Russell Wilson said “The separation is in the preparation.” He’s right. When it comes to officers that I’ve coached, at my own agency or from without, there is a strong correlation with those who prepare and rank highly on the list. This isn’t simply studying your policies or practicing answers to interview questions with your spouse or buddy. It is a combination of the themes mentioned prior and the categories listed below.
Know the Test. Most processes involve an orientation or at least a summary of the steps involved. Read this closely. If you are able to summarize it to someone else, then you have a strong understanding of it. Break it down and make notes and a plan to make sure you address each part of the test.
Reach Out. Chances are, this test isn’t one of a kind. Other people in your agency have taken something similar. Discuss and receive advice or feedback. This isn’t cheating. This is learning. There is a difference between asking for the answers to the test and asking for guidance on how you should prepare. That is what makes the difference between good officers and supervisors in the field- they know how to access resources and take the initiative to do so.
Study. Many processes involve a written exam component. This is where you hit the books. They should outline the material you are responsible for. If not, hone in on key criminal law, standard operating procedure, department polices, case law and even union contract rules. Make/print copies, highlight, take notes and make flash cards. Study with a friend who is testing as well- wouldn’t hurt to take the #1 and #2 spots on the list, right?

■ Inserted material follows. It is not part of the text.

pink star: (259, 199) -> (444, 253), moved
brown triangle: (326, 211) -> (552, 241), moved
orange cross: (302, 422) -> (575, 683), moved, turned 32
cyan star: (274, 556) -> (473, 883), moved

Anticipate. After you’ve been working through the above sections, you can plan on the types of questions or problems you may run into. This can come in the form of interview questions and scenarios. Most interviews ask about things they want you to prove. Think about what your agency wants in a leader. Problem solving? Working in a team through conflict? Accessing resources and engaging stakeholders for a solution? Of course. Man, that sounds good… write that down!
It pays to come up with those big calls or cases where you made the integral difference. The problems that arose where you facilitated and saw through a creative response and took the lead. Where you organized people and/or tasks to make things better at the present time- or better yet- the future.

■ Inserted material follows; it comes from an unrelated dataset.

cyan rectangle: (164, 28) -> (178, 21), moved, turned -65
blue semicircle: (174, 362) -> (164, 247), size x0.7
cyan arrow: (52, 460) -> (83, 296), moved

Practice. “Practice makes perfect.” Some wiser people reframe, “Perfect practice makes permanent.” Focus on quality reps to ensure optimal performance. This means focusing on delivery of your role-playing scenarios and answering your interview questions. It might be helpful to write an outline of your desired responses, and ramble through the main points you want to hit in your free time. Eventually, it will make a critical difference when you graduate past this. You will want to take time to sit upright at a table, with ideal posture, inflexion, and a charismatic smile and body language. You will want to practice the flow and pace of your answers so you don’t sound scattered or choppy. You will want to get a sense of how long it takes for you to present your ideas, so you don’t rush or get cut off when you hit the time limit.
There are many components to most promotional processes. A holistic preparation for top performance will take preparing in a variety of modes. Investing time to study, plan and practice will allow for the greatest opportunity for success.
A leader is someone who goes the extra mile. True leaders foresee challenges and opportunities. They invest effort to refine and develop their skills so they can rise to the occasion and deliver for their teams. An effective testing process with an effective tester thus will produce a credible candidate list. Where you end up on that list is namely up to you. Good luck- or as Harvey Dent suggests in The Dark Knight- make your own.